Hope that helps. Thanks!

gulducat commented 1 year ago

I encountered a similar issue caused by having NOMAD_ADDR set in the environment that nomad agent was run in. That var apparently went through to the Nomad API client that consul-template uses, and caused it to fail its API calls (in my case, for HTTP vs. HTTPS reasons) for the nomadService lookup.

My errors happened very consistently, so different I think from this case, but wanted to mention here for anyone else who finds this issue like I did. My solution was to ensure NOMAD_ADDR is not set in my nomad agent environment.

IamTheFij commented 1 year ago

This is happening occasionally to me as well (Nomad 1.5.3). It doesn't seem to be consistent as to which service or which host the service disappears from.

To add another odd detail rather than just bumping, the service shows up in the UI, however it does not show on any of the nodes via the CLI.

image

Restarting the allocation seems to resolve the issue and force Nomad to re-register the service.

Unfortunately, this time it was my log aggregator that disappeared, so I don't have an easy way to pull logs from around the time of the issue. I'll try to grab them the next time it happens to a different service.

tfritzenwallner-private commented 9 months ago

This issue still consistently happens for us every 2-3 days. I can observe exactly the same as @IamTheFij however we run nomad 1.6.3.

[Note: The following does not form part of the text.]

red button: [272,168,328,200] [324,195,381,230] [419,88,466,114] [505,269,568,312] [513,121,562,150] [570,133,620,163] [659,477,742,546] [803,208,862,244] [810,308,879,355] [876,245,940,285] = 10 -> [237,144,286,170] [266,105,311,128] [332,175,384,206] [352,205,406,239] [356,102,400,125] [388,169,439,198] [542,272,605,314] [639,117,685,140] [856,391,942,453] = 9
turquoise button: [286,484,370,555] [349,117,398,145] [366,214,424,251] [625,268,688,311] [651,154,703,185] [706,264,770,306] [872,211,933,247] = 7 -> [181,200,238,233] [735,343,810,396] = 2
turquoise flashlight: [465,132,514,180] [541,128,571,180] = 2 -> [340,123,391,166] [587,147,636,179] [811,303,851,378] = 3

This is happening occasionally to me as well (Nomad 1.5.3). It doesn't seem to be consistent as to which service or which host the service disappears from.

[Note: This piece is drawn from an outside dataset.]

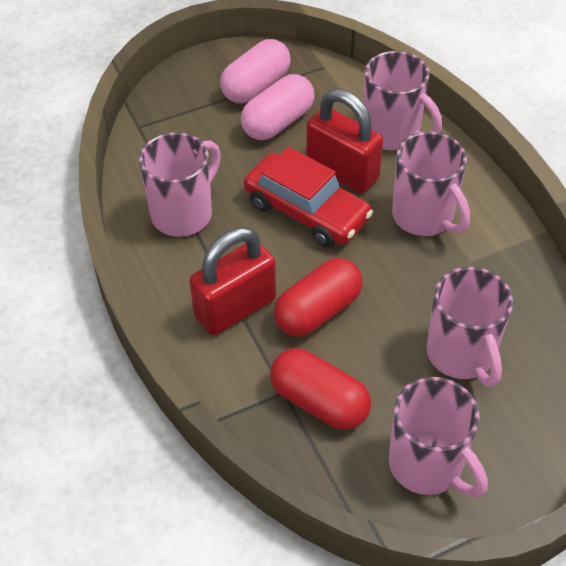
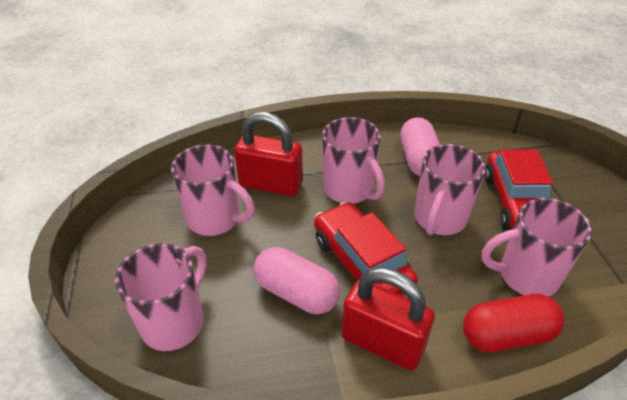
red capsule: [270,348,371,430] [274,258,363,337] = 2 -> [463,294,565,352] = 1
red car: [244,147,373,247] = 1 -> [314,202,418,296] [484,149,553,230] = 2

To add another odd detail rather than just bumping, the service shows up in the UI, however it does not show on any of the nodes via the CLI.

mikedvinci90 commented 4 months ago

I have observed same issue for nomad 1.7.3 to 1.7.7

benbourner commented 2 months ago

I observer the same problem in v1.8.1

dmclf commented 2 months ago

seeing same problem, services are clearly visible on Nomad UI, but cannot be used by templating.

Nomad 1.7.7 (multi-region, multi-dc and ACL enabled)

(Consul-based service templating works fine and reliable, as opposed to Nomad-based services)

benbourner commented 2 months ago

Yet another example in nomad 1.8.1, it's just happening randomly among my services. Because i have traefik parsing the nomad services, they just disappear from traefik and are thus inaccessible. After rock-solid running for years, now the nomad deployments are just unreliable... :(

Service are up, healthy and reachable on the given ports... image

But the service allocations have again disappeared so traefik no longer sees them, so I can't access them via proper URLs... image

dannyhpy commented 2 months ago

I've seen this occuring frequently under poor network conditions where

  1. the client misses a heartbeat to the server
  2. the server unregisters the services managed by this client in response
  3. the client responds to the next heartbeat
  4. but the server does not seem to register the services back

I don't know if this is intended and if it is the same issue people are having here.

As a workaround, I was restarting the Nomad agent on the client every 20 mins. (I didn't need HA)